L.V Sympathy!! .... or Sympathy for the Devil

Steve bboyminn at yahoo.com
Tue Dec 11 19:20:20 UTC 2007


No: HPFGUIDX 179804

---  "logistis_20" <logistis_20 at ...> wrote:
>
> I see all of you in the times that talk about the dark lord 
> as the most terrible person.
> 
> I do not disagree with you in some point. But I believe that
> all that happened because he was truly trying to be someone.
> 
> He was been raised with no friends. Nobody loved him! And he
> tried to become someone!! So he made the Horcruxes! ... 
> nobody have done this before! He will be written in the books
> of history!!!
> 
> But he could not understand that with that he would not have
> feelings. Feelings come from our soul! That's happened in my 
>opinion.
> 
> Please forgive my English.
> 
> logistis_20
>

bboyminn:

To a limited extent I agree. In the following post I 
touched on 'Sympathy for Voldemort' -

"The Core of the Elder Wand and other new JKR explanations"
http://groups.yahoo.com/group/HPforGrownups/message/179748

Which was a response to someone complaining that the author
did things that made Voldemort sympathetic.

But I think it is important not to confuse sympathy, 
explanation, and understanding with forgiveness. Just 
because I can explain what motivated a person to commit
a crime, doesn't automatically make that crime excusable.

Actions are a result of choices. I am frequently annoyed
by poor underprivileged people complaining about no one
giving them a change. But they are given many chances and
many resources to improve their lives that they simply don't
take. Education being the best example. 

And many people in the same or worse situations find a way to
work themselves out of poverty. The keyword being 'work'. 

So, while I have sympathy for Voldemort, while there are
explanations for who and what he was, those explanations
do not absolve him of his crimes. They help us understand
and pity him all the more, but he made choices and he
must stand up and face an accounting of the choices he
made. 

Voldemort, with his brilliance and magical talent, could 
have worked his way to a very prominent social, economic,
and political position in the wizard world. He could have 
had wealth, fame, and power. Yet, instead, rather than 
/earn/ wealth, fame, and power, he chose to try and take
it by force, and that choice was the source of his 
destruction.

The same is true of those who try to solve poverty by crime.
Their choices are the seeds of their destruction. 

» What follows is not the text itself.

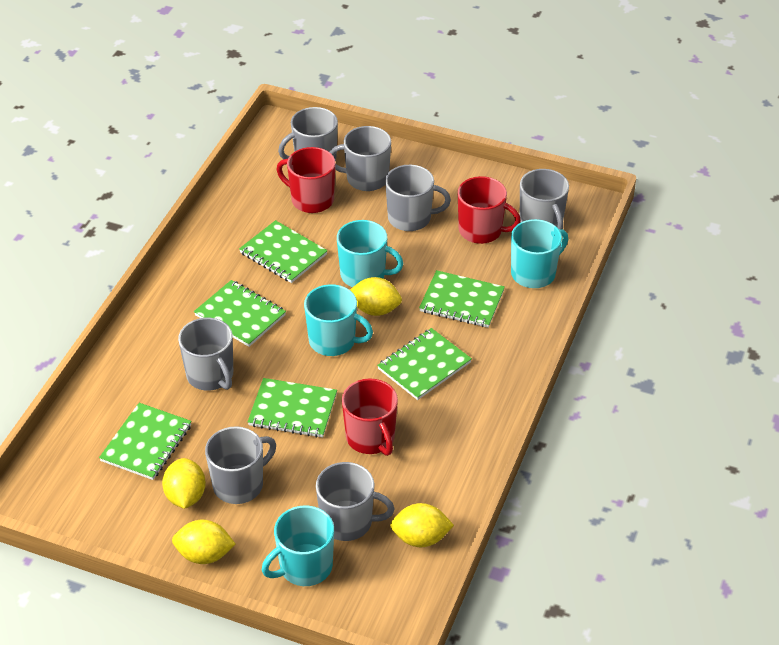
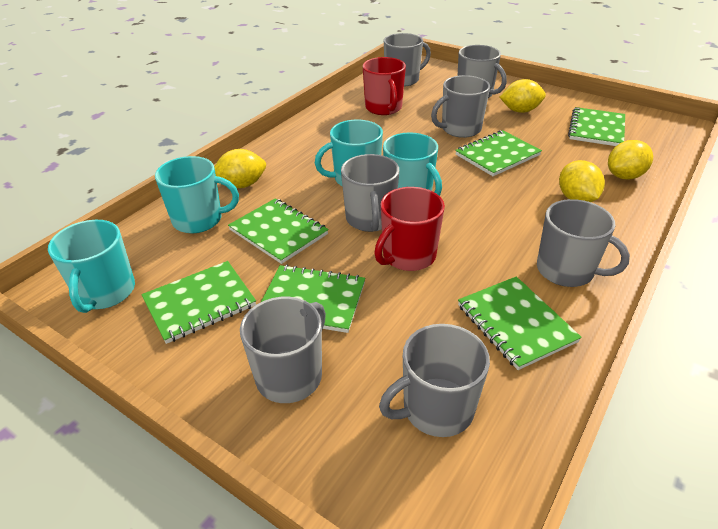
red mug: 3 -> 2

So, while I understand and sympathize with Voldemort, and
can even find spiritual forgiveness for him in my heart,
I do not have social, legal, or moral forgiveness. He 
made choices and must face the consequences of those 
choices. In his case, an endless chain of bad choices
lead to his untimely death.

I feel sympath for Voldemort because I see how much he
could have been, if only he had made different choices.